Unlike many booksellers, he is far less gung ho about the long-term prospects for the used-book market. "We've seen the market shrink over the last 15 years," says Weller, for whom one of the biggest challenges is curbing the appetite of the store's used-book buyers. "The easiest mistake is to buy too much," he says, which is one reason that he asks customers to call first before bringing in their books for sale. "We'd rather disappoint over the phone," he adds.

Although Weller remains committed to used, Peter Aaron, owner of Elliott Bay Book Co. in Seattle, is not sure that they're right for everyone. When the store relocated this summer, he decided to stop selling used entirely. "It had never grown into a significant percentage of our business," says Aaron. "I didn't think we were particularly good at it. It's fine to be seduced by gross profit percentages. Our experience was that it wasn't nearly as profitable as it looked to be."

Certainly the used-book market has undergone tremendous change in large part because of the Internet. As Moore points out, book dealers no longer travel overseas to search out books for resale, and there's a lot of pressure to keep book prices low in part because customers can check more readily online. Penny and 99¢ resellers, who make their money on shipping, also drive down prices. At the same time, increased shipping charges from the U.S. to overseas has discouraged in-store visits from Europeans or Asians who would have to pay $300 in shipping to buy $400 worth of books.
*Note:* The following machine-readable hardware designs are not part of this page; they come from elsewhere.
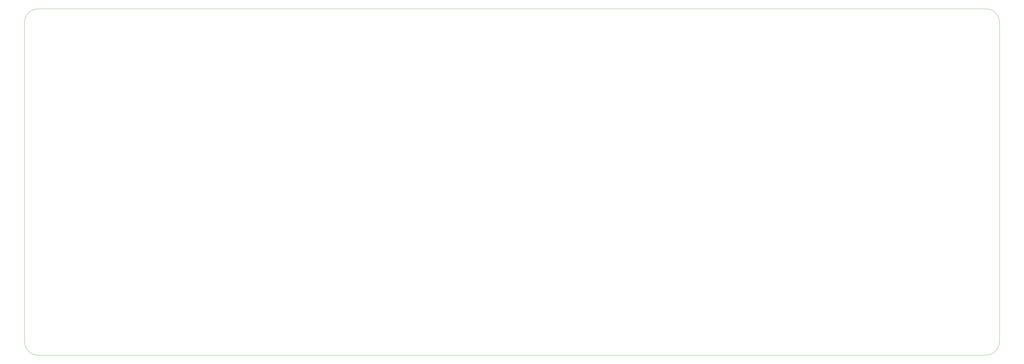
<source format=gm1>
%TF.GenerationSoftware,KiCad,Pcbnew,(7.0.0)*%
%TF.CreationDate,2023-06-19T20:50:28+08:00*%
%TF.ProjectId,87keyboard,38376b65-7962-46f6-9172-642e6b696361,rev?*%
%TF.SameCoordinates,Original*%
%TF.FileFunction,Profile,NP*%
%FSLAX46Y46*%
G04 Gerber Fmt 4.6, Leading zero omitted, Abs format (unit mm)*
G04 Created by KiCad (PCBNEW (7.0.0)) date 2023-06-19 20:50:28*
%MOMM*%
%LPD*%
G01*
G04 APERTURE LIST*
%TA.AperFunction,Profile*%
%ADD10C,0.100000*%
%TD*%
G04 APERTURE END LIST*
D10*
X354806250Y-12065000D02*
X16986250Y-12065000D01*
X12065000Y-16986250D02*
X12065000Y-130968750D01*
X354806250Y-135890000D02*
G75*
G03*
X359727500Y-130968750I-50J4921300D01*
G01*
X16986250Y-12065000D02*
G75*
G03*
X12065000Y-16986250I0J-4921250D01*
G01*
X359727500Y-16986250D02*
G75*
G03*
X354806250Y-12065000I-4921300J-50D01*
G01*
X16986250Y-135890000D02*
X354806250Y-135890000D01*
X359727500Y-130968750D02*
X359727500Y-16986250D01*
X12065000Y-130968750D02*
G75*
G03*
X16986250Y-135890000I4921250J0D01*
G01*
M02*

</source>
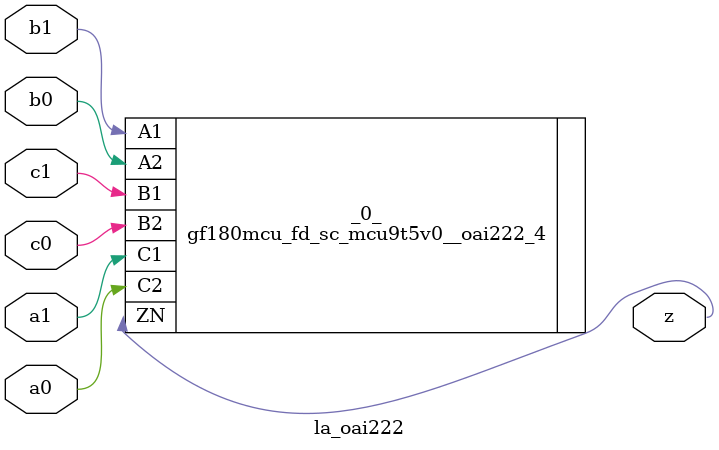
<source format=v>

/* Generated by Yosys 0.44 (git sha1 80ba43d26, g++ 11.4.0-1ubuntu1~22.04 -fPIC -O3) */

(* top =  1  *)
(* src = "generated" *)
(* keep_hierarchy *)
module la_oai222 (
    a0,
    a1,
    b0,
    b1,
    c0,
    c1,
    z
);
  (* src = "generated" *)
  input a0;
  wire a0;
  (* src = "generated" *)
  input a1;
  wire a1;
  (* src = "generated" *)
  input b0;
  wire b0;
  (* src = "generated" *)
  input b1;
  wire b1;
  (* src = "generated" *)
  input c0;
  wire c0;
  (* src = "generated" *)
  input c1;
  wire c1;
  (* src = "generated" *)
  output z;
  wire z;
  gf180mcu_fd_sc_mcu9t5v0__oai222_4 _0_ (
      .A1(b1),
      .A2(b0),
      .B1(c1),
      .B2(c0),
      .C1(a1),
      .C2(a0),
      .ZN(z)
  );
endmodule

</source>
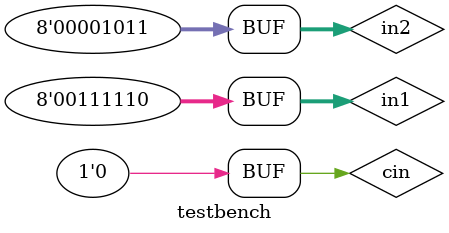
<source format=v>
module testbench;

	reg cin = 1'b0;
	reg[0:7] in1,in2;
	wire cout;
	wire[0:7] out;
	adder_8bits myadder(in1,in2,cin,out,cout);
	initial 
		begin
			$monitor($time, "in1 = %b | in2 = %b | out = %b | out = %d | cout = %b",in1,in2,out,out,cout);
			#0 in1 = 8'd0;	in2 = 8'd45;
			#4 in1 = 8'd32;	in2 = 8'd45;
			#4 in1 = 8'd9;	in2 = 8'd5;
			#4 in1 = 8'd23;	in2 = 8'd44;
			#4 in1 = 8'd12;	in2 = 8'd4;
			#4 in1 = 8'd22;	in2 = 8'd43;
			#4 in1 = 8'd16;	in2 = 8'd45;
			#4 in1 = 8'd62;	in2 = 8'd11;
		end
endmodule
</source>
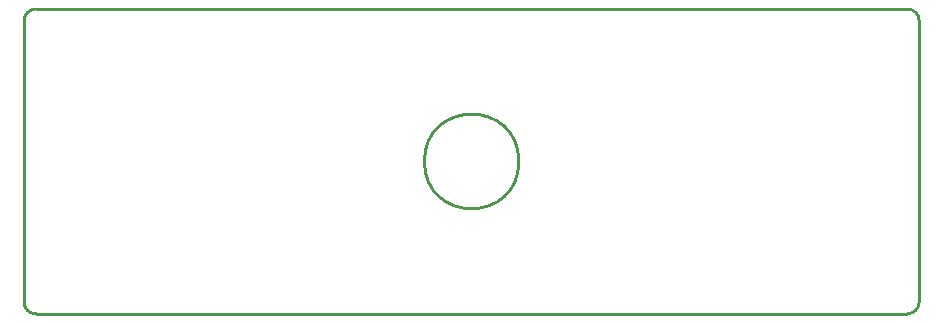
<source format=gm1>
G04*
G04 #@! TF.GenerationSoftware,Altium Limited,Altium Designer,24.7.2 (38)*
G04*
G04 Layer_Color=16711935*
%FSLAX44Y44*%
%MOMM*%
G71*
G04*
G04 #@! TF.SameCoordinates,5F2224E1-EEEE-49E5-A837-5A6DF9339696*
G04*
G04*
G04 #@! TF.FilePolarity,Positive*
G04*
G01*
G75*
%ADD11C,0.2540*%
D11*
X1758000Y1248000D02*
G03*
X1748000Y1258000I-10000J0D01*
G01*
Y1000000D02*
G03*
X1758000Y1010000I-0J10000D01*
G01*
X1000000D02*
G03*
X1010000Y1000000I10000J0D01*
G01*
Y1258000D02*
G03*
X1000000Y1248000I0J-10000D01*
G01*
X1419000Y1129000D02*
G03*
X1419000Y1129000I-40000J0D01*
G01*
X1010000Y1258000D02*
X1748000D01*
X1000000Y1010000D02*
Y1248000D01*
X1010000Y1000000D02*
X1748000D01*
X1758000Y1010000D02*
Y1248000D01*
M02*

</source>
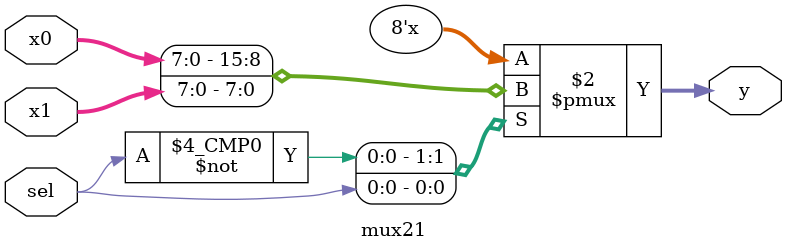
<source format=v>
`timescale 1ns / 1ps

module mux21 (
    input sel,
    input [7:0] x0,
    input [7:0] x1,

    output reg [7:0] y
);
    always @(*) begin  // * : 모든 변수 감시
        case (sel)
            1'b0:   y = x0;
            1'b1:   y = x1;
            default: y = x0;
        endcase
    end

endmodule
</source>
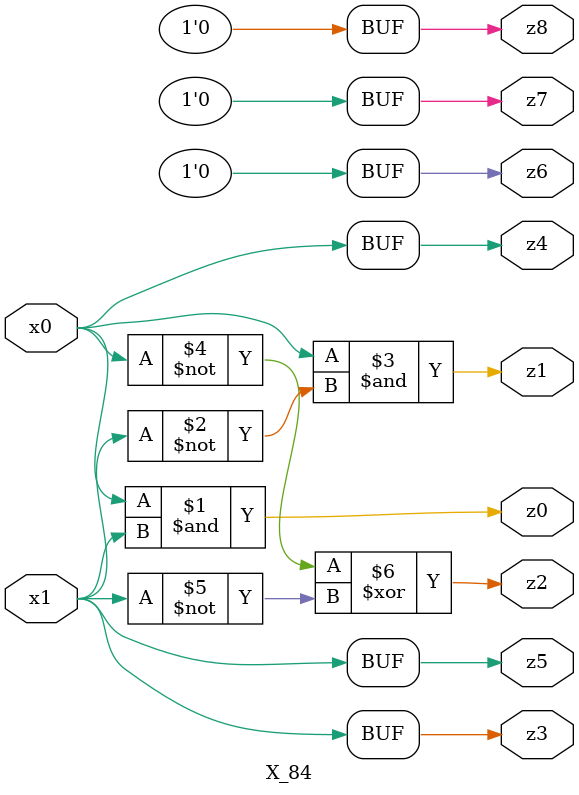
<source format=v>

module X_84 ( 
    x0, x1,
    z0, z1, z2, z3, z4, z5, z6, z7, z8  );
  input  x0, x1;
  output z0, z1, z2, z3, z4, z5, z6, z7, z8;
  assign z0 = x0 & x1;
  assign z1 = x0 & ~x1;
  assign z2 = ~x0 ^ ~x1;
  assign z3 = x0 ? x1 : x1;
  assign z4 = x1 ? x0 : x0;
  assign z5 = x0 ? x1 : x1;
  assign z6 = 1'b0;
  assign z7 = 1'b0;
  assign z8 = 1'b0;
endmodule



</source>
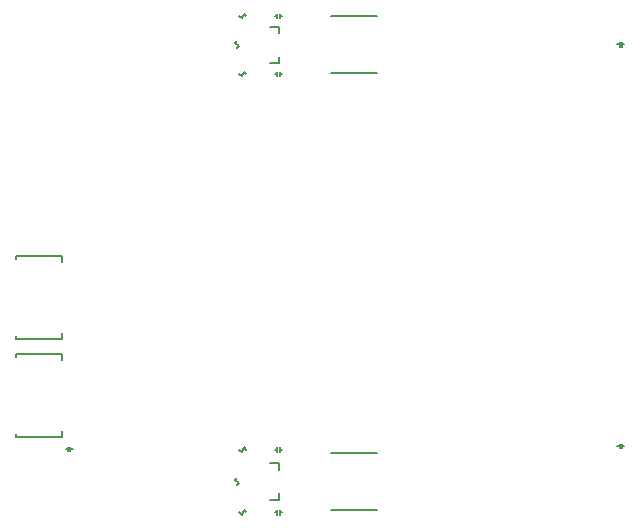
<source format=gbo>
G04*
G04 #@! TF.GenerationSoftware,Altium Limited,Altium Designer,19.0.15 (446)*
G04*
G04 Layer_Color=32896*
%FSLAX25Y25*%
%MOIN*%
G70*
G01*
G75*
%ADD12C,0.00600*%
%ADD14C,0.00591*%
D12*
X-212598Y-67913D02*
X-211811D01*
X-211024D02*
X-210236D01*
X-211024Y-68701D02*
Y-67126D01*
X-211811Y-68701D02*
Y-67126D01*
X-142913Y76378D02*
X-142126D01*
X-141339D02*
X-140551D01*
X-141339Y75590D02*
Y77165D01*
X-142126Y75590D02*
Y77165D01*
X-153150D02*
X-152362Y76378D01*
X-153937Y75590D02*
X-153150Y77165D01*
X-154724Y76378D02*
X-153937Y75590D01*
X-156299Y67323D02*
X-155512Y68110D01*
X-156299Y67323D02*
X-154724Y66535D01*
X-155512Y65748D02*
X-154724Y66535D01*
X-142913Y57087D02*
X-142126D01*
X-141339D02*
X-140551D01*
X-141339Y56299D02*
Y57874D01*
X-142126Y56299D02*
Y57874D01*
X-153150D02*
X-152362Y57087D01*
X-153937Y56299D02*
X-153150Y57874D01*
X-154724Y57087D02*
X-153937Y56299D01*
X-153150Y-88189D02*
X-152362Y-88976D01*
X-153937Y-89764D02*
X-153150Y-88189D01*
X-154724Y-88976D02*
X-153937Y-89764D01*
X-142913Y-68110D02*
X-142126D01*
X-141339D02*
X-140551D01*
X-141339Y-68898D02*
Y-67323D01*
X-142126Y-68898D02*
Y-67323D01*
X-153150D02*
X-152362Y-68110D01*
X-153937Y-68898D02*
X-153150Y-67323D01*
X-154724Y-68110D02*
X-153937Y-68898D01*
X-156299Y-78347D02*
X-155512Y-77559D01*
X-156299Y-78347D02*
X-154724Y-79134D01*
X-155512Y-79921D02*
X-154724Y-79134D01*
X-142913Y-88976D02*
X-142126D01*
X-141339D02*
X-140551D01*
X-141339Y-89764D02*
Y-88189D01*
X-142126Y-89764D02*
Y-88189D01*
X-28740Y66929D02*
X-27953D01*
X-27165D02*
X-26378D01*
X-27165Y66142D02*
Y67716D01*
X-27953Y66142D02*
Y67716D01*
X-28740Y-66929D02*
X-27953D01*
X-27165D02*
X-26378D01*
X-27165Y-67716D02*
Y-66142D01*
X-27953Y-67716D02*
Y-66142D01*
D14*
X-124213Y76575D02*
X-108858D01*
X-124213Y57284D02*
X-108858D01*
X-144488Y72835D02*
X-141673D01*
Y70669D02*
Y72835D01*
Y60630D02*
Y62795D01*
X-144488Y60630D02*
X-141673D01*
X-124213Y-69095D02*
X-108858D01*
X-124213Y-88386D02*
X-108858D01*
X-144488Y-72638D02*
X-141673D01*
Y-74803D02*
Y-72638D01*
Y-84842D02*
Y-82677D01*
X-144488Y-84842D02*
X-141673D01*
X-213779Y-63779D02*
Y-61811D01*
X-229134Y-63779D02*
X-213779D01*
X-229134D02*
Y-62795D01*
X-213779Y-38189D02*
Y-36220D01*
X-229134D02*
X-213779D01*
X-229134Y-37205D02*
Y-36220D01*
X-213779Y-31102D02*
Y-29134D01*
X-229134Y-31102D02*
X-213779D01*
X-229134D02*
Y-30118D01*
X-213779Y-5512D02*
Y-3543D01*
X-229134D02*
X-213779D01*
X-229134Y-4528D02*
Y-3543D01*
M02*

</source>
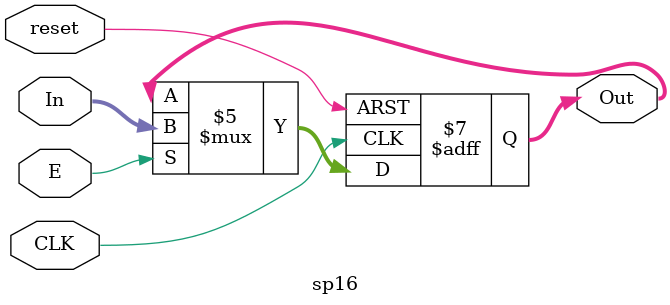
<source format=v>
module sp16(
	input [15:0] In,
	input [0:0] E,
	input [0:0] reset,
	input [0:0] CLK,
	output reg [15:0] Out
);


always @ (posedge CLK, posedge reset) begin //posedge reset
	if(reset==1'b1)
		Out <= 16'h02FE; 
	else if(E == 1'b1)
		Out <= In;
	else
		Out <= Out; 
end

endmodule
</source>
The heady days of the 1970s and early '80s, when used books practically sold themselves through brick-and-mortar outlets, are over. In an interview with the Somerville (Mass.) News, Moore's partner, Mike McIntyre, described selling used books then as "a lot like selling drugs." Still, the Internet and the economy are both providing new opportunities for booksellers. As Powell's Guetschow points out, "As long as people want a tangible copy, used books are designed to compete."